Ну, этот монолог довольно известен:
Я говорю: «Да здравствует история!» —
И головою падаю под трактор…
У меня, понимаете, была попытка — правда, довольно давняя — была попытка (ну и в «Июне» тоже) как-то рассмотреть философию Павла Когана с точки зрения так называемого неортодоксального марксизма, который придумали Слуцкий и компания. Действительно, Коган прав, что «смелейшие — мы были ренегаты». Подвиг поэта, с точки зрения этой прослойки, заключается в том, чтобы отдаться на волю большинства — и это делает его ренегатом, помимо воли. На эти темы достаточно полно высказался Пастернак, сказав:
Иль я не знаю, что, в потемки тычась,
Вовек не вышла б к свету темнота,
И я — урод, и счастье сотен тысяч
Не ближе мне пустого счастья ста?
То есть человек сам жаждет отказаться от вакансии поэта. Он даже пишет: «Она опасна, если не пуста». «То есть,— пишет он Крученых примечание,— когда заполнена». То есть он приходит почти к платоновской мысли (которую, кстати, в письме к Вячеславу Всеволодовичу Иванову он высказывает открытым текстом), что «поэт в платоновской республике не нужен». И может быть, он действительно не нужен. Это такая почти самоубийственная, довольно резкая точка зрения.

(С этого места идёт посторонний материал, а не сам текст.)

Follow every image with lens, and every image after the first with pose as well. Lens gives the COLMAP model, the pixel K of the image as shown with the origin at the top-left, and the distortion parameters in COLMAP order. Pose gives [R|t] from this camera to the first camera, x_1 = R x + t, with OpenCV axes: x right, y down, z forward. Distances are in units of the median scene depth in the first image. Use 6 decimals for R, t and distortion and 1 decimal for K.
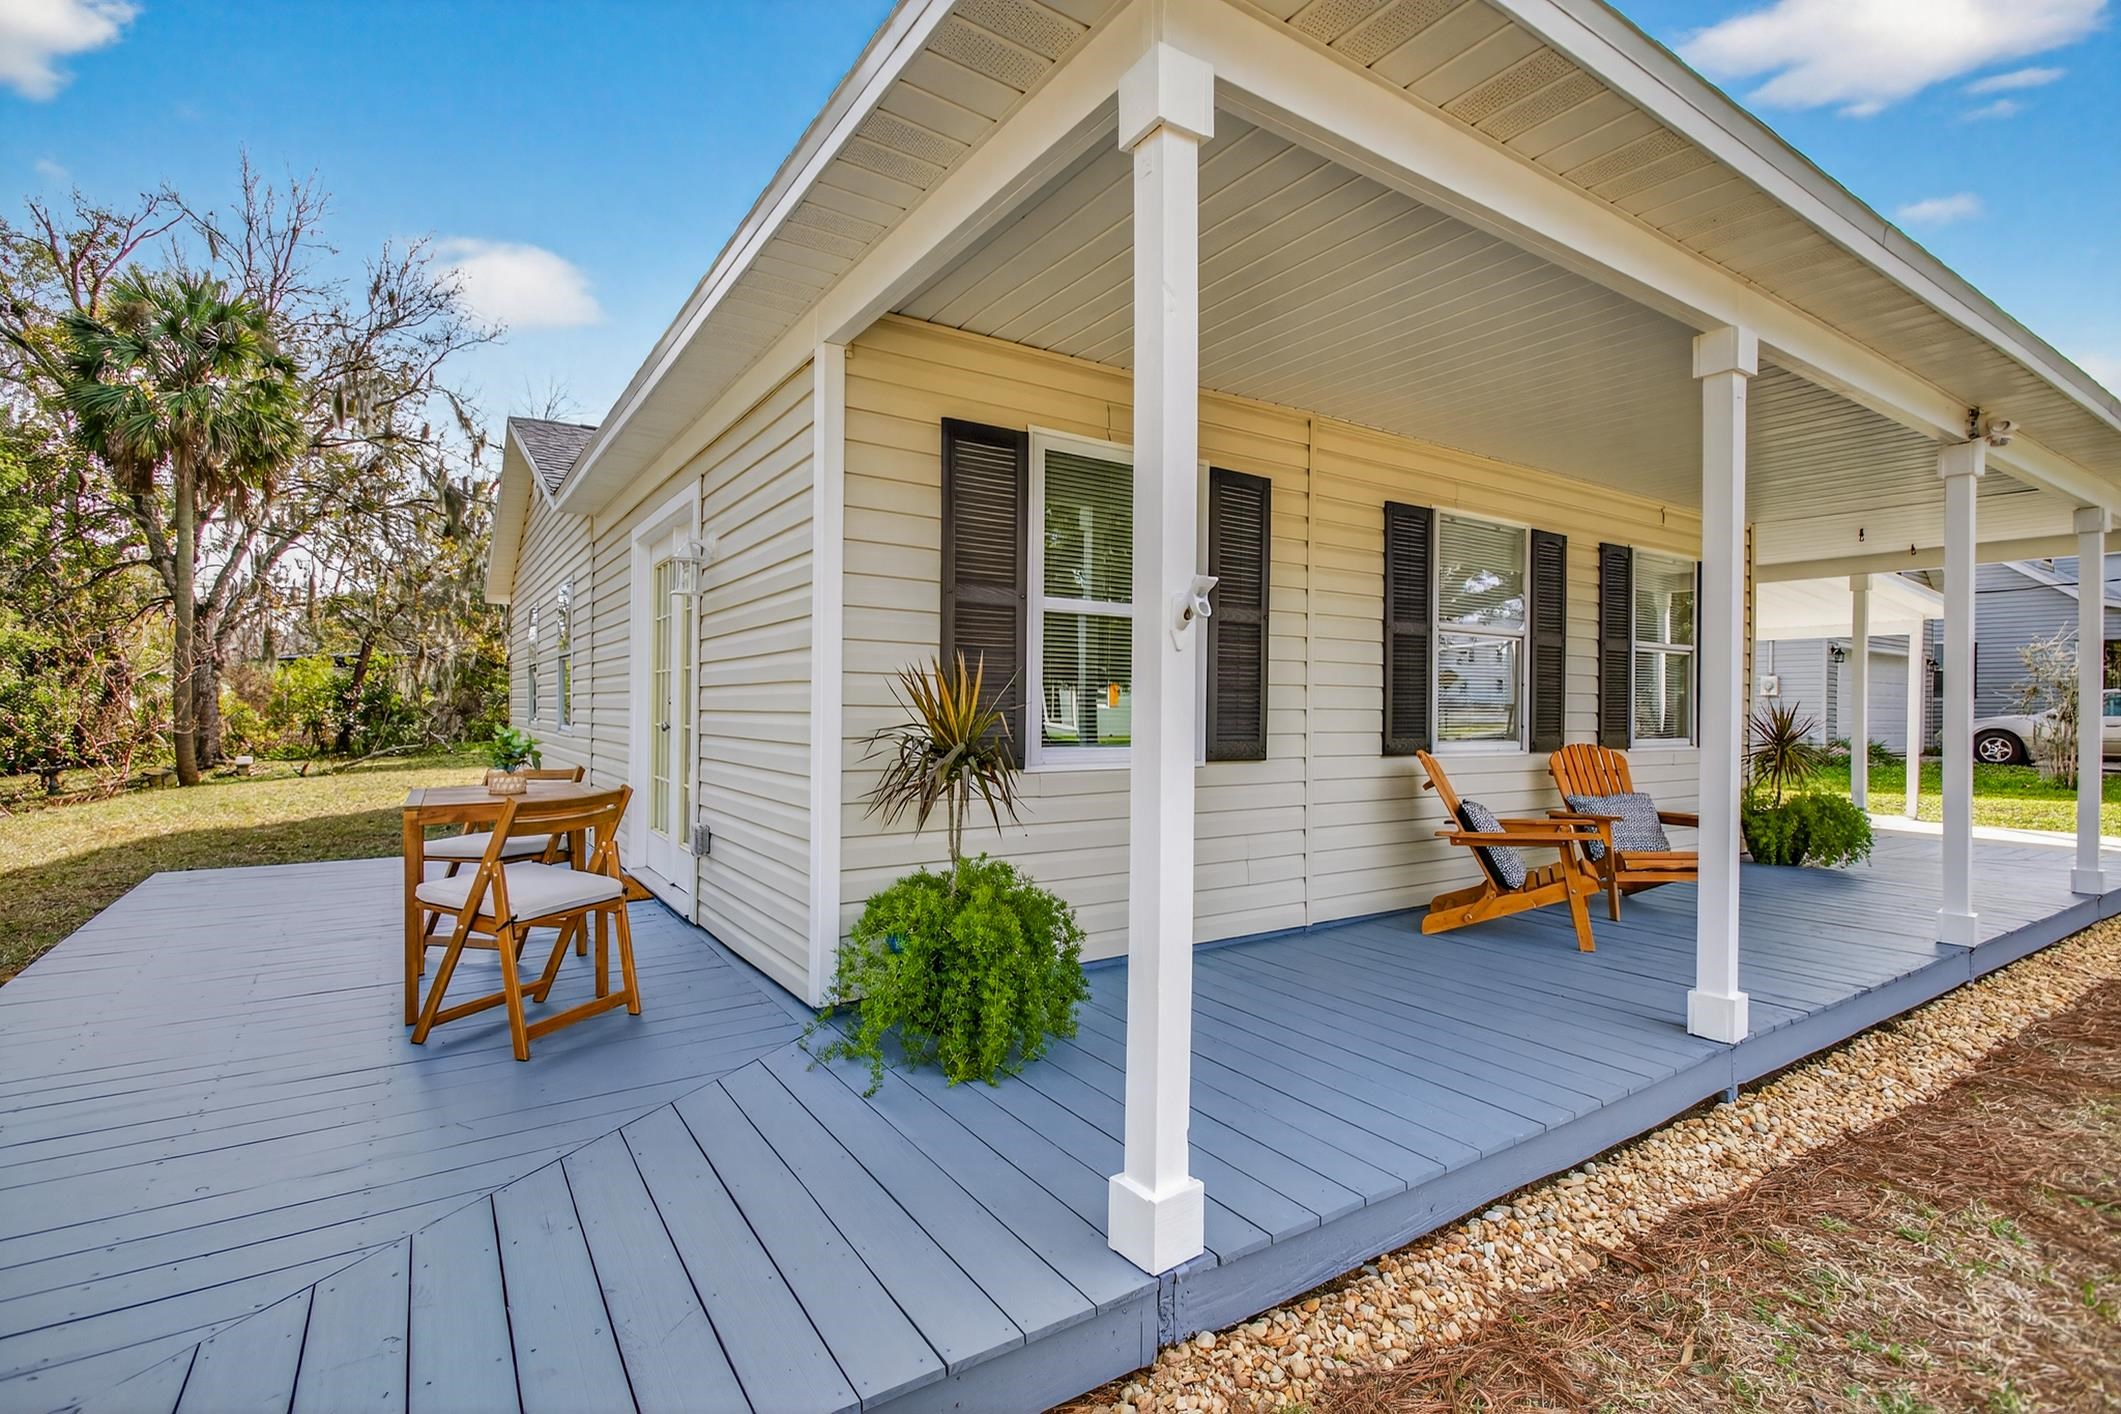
lens RADIAL K [[954.4, 0, 1039.6], [0, 954.4, 710.2], [0, 0, 1]] dist [-0.007810, 0.002370]
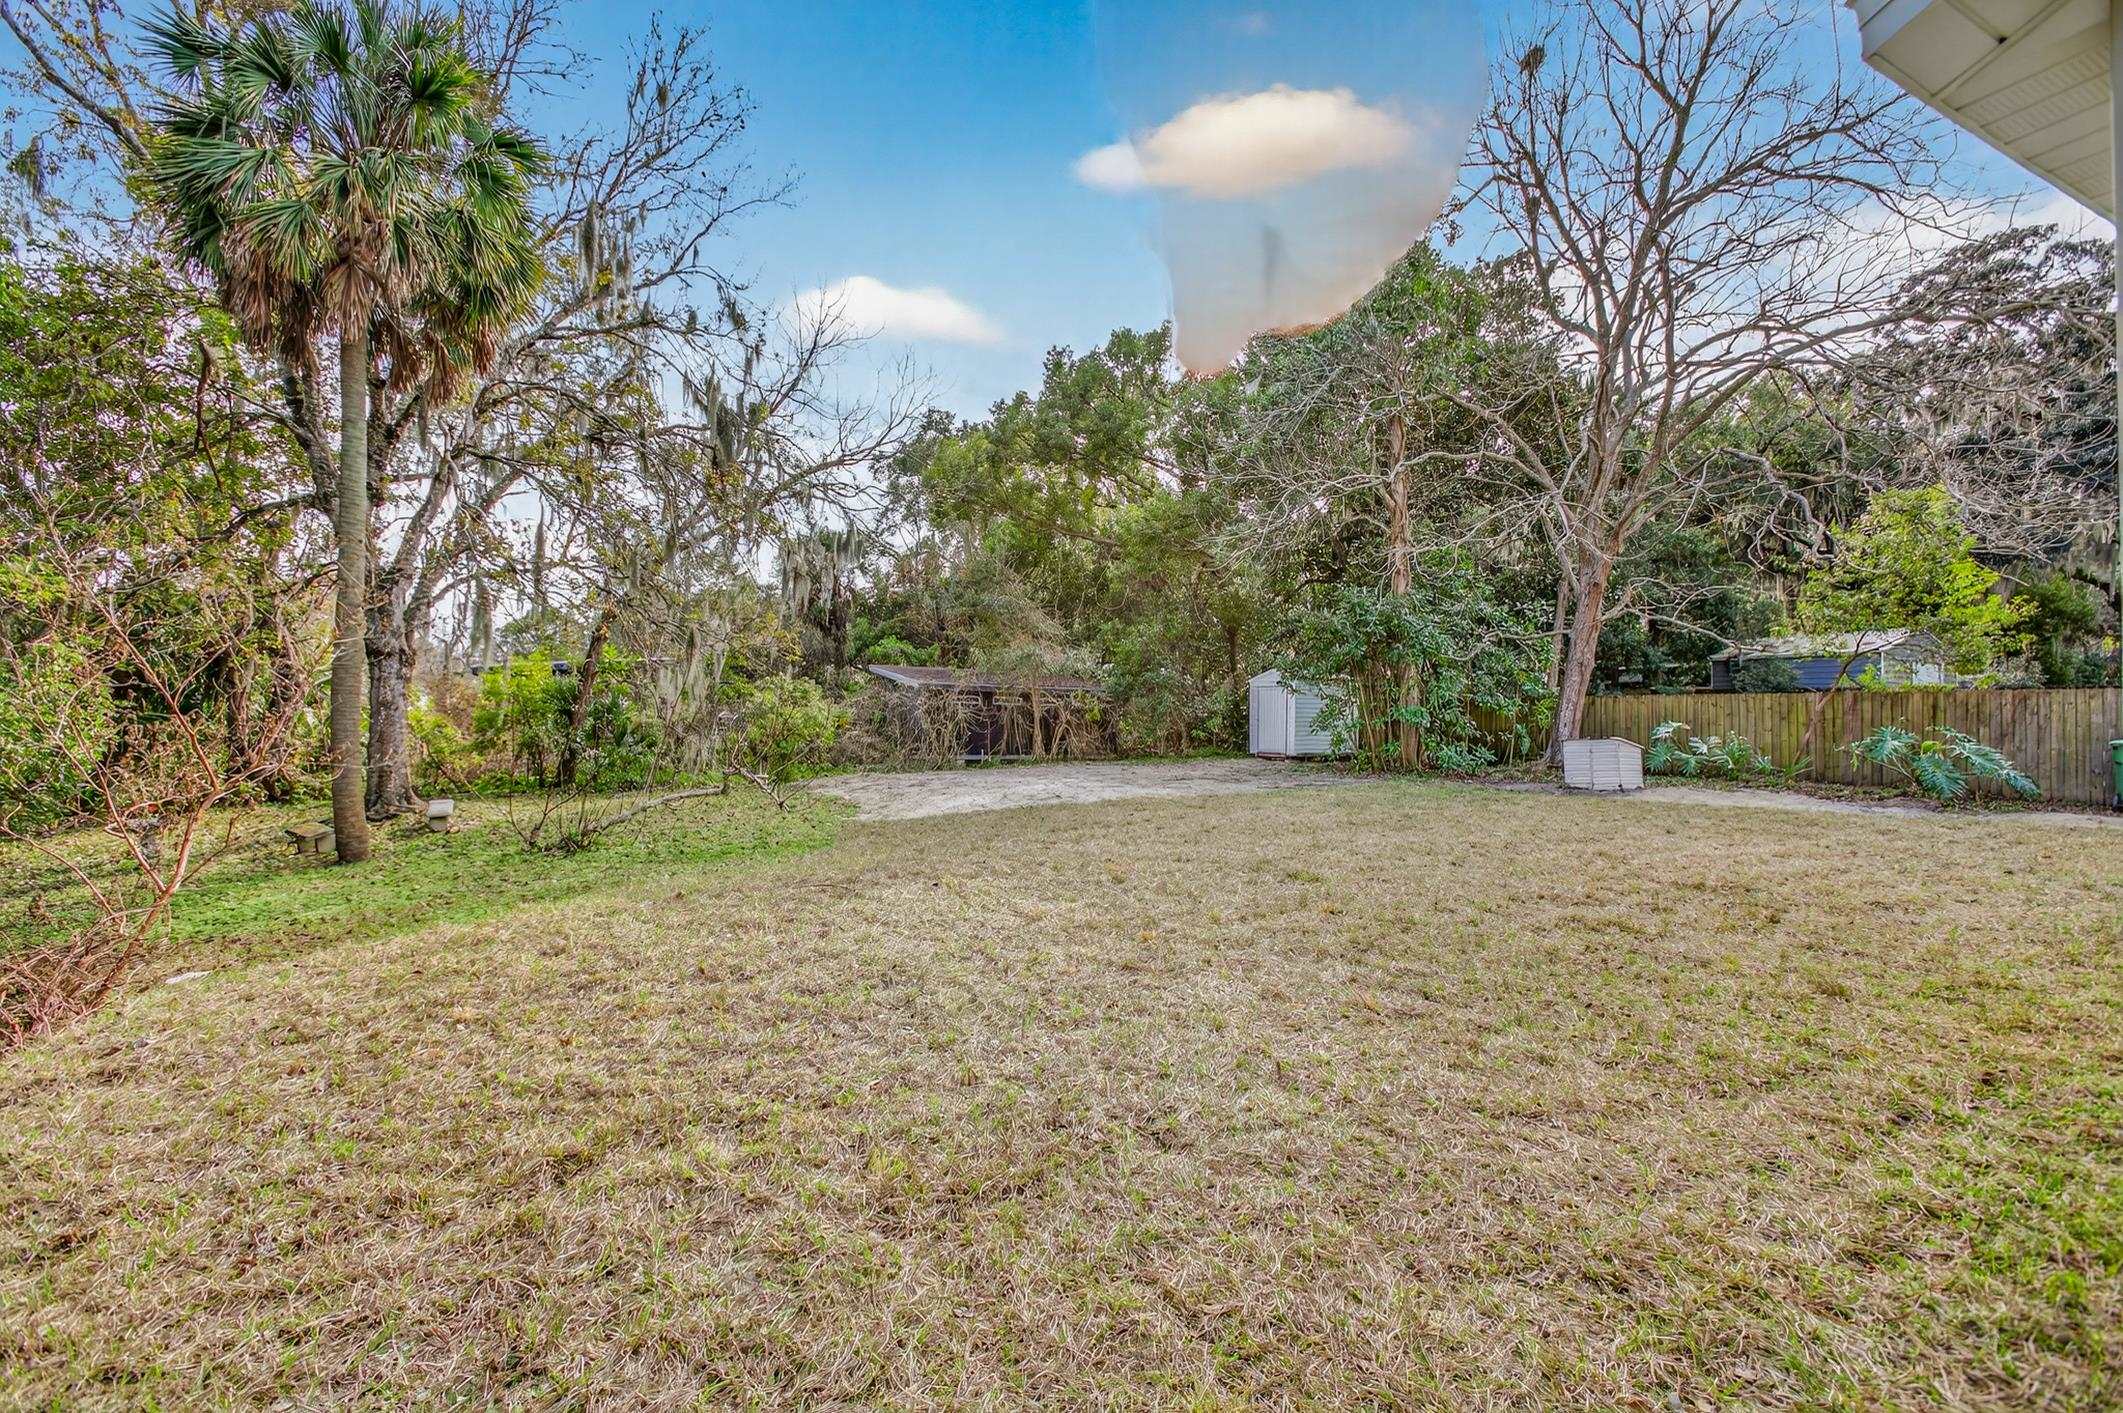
lens RADIAL K [[955.3, 0, 1077.3], [0, 955.3, 707.6], [0, 0, 1]] dist [-0.007810, 0.002370]
pose [[0.993750, 0.000619, -0.111630, -0.305122], [-0.002850, 0.999799, -0.019829, -0.002307], [0.111596, 0.020023, 0.993552, 0.367321]]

В чем здесь смысл? В том, что действительно вот эти смелейшие ренегаты в какой-то момент сочли, что их позиция, их абстрактный гуманизм, их одиночество, их настояние на свободе слова как-то вредит общему делу. Это было, конечно, заблуждение, потому что общество, в котором поэт вреден, не очень понятно, зачем существует. Как говорила та же Матвеева: «Но если от поэзии подале, то нас и хлебом потчевать не стоит» («Нерасторжимый круг»). Вот здесь мне кажется, что Коган, конечно, заблуждался. Но он, по крайней мере, отразил эту трагедию, отразил этот перелом в своем сознании.